A Negro man in a white jacket and black pants walked out the side door of the house and stood on the edge of the drive while we got out of the truck.

"Mr. Cardo want y'all come out by the pool," he said. "He be with y'all in a minute." He couldn't keep his eyes from glancing sideways at the truck.

"You like it? Dave might part with it for the right price," Clete said.

"Mr. Cardo ax you gentlemens if you want a drink," the Negro said.

"Give me a double Black Jack on ice," Clete said. "What do you want, Dave?"

"Nothing."

"You got a bathroom?" Clete said to the Negro.
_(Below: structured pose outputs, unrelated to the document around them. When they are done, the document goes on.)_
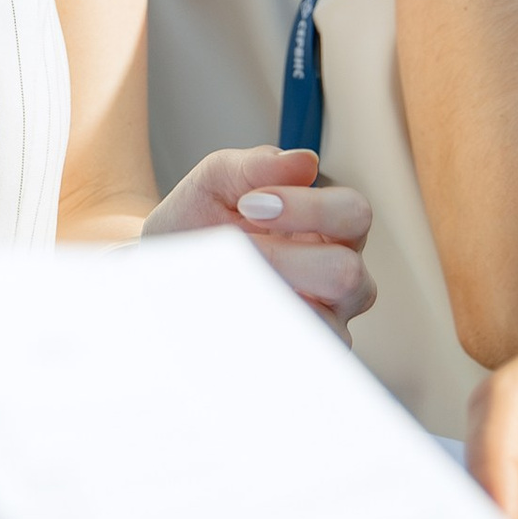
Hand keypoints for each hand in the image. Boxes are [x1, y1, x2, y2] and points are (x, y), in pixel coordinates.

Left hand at [146, 146, 375, 332]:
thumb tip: (305, 162)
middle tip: (238, 246)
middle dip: (285, 258)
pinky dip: (260, 332)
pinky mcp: (299, 354)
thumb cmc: (200, 218)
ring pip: (327, 325)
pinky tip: (230, 311)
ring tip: (229, 281)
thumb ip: (256, 166)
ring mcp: (324, 321)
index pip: (354, 214)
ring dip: (271, 299)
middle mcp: (340, 275)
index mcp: (332, 226)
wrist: (163, 265)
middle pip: (348, 273)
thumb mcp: (216, 181)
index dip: (308, 207)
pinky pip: (297, 356)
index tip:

"Yes suh, follow me inside."

I sat in a beach chair under the colonnade by the side of the pool. The bottom of the pool was inset with a mosaic mermaid that glittered with chips of light. The suntanned man on the court was hitting the ball with his back to me, but I felt that he was aware I was watching him through the myrtle trees that grew along the screens. He stayed on the balls of his feet, the muscles in his brown calves and thighs taut and glazed with perspiration, his forehand shot a white blur across the net.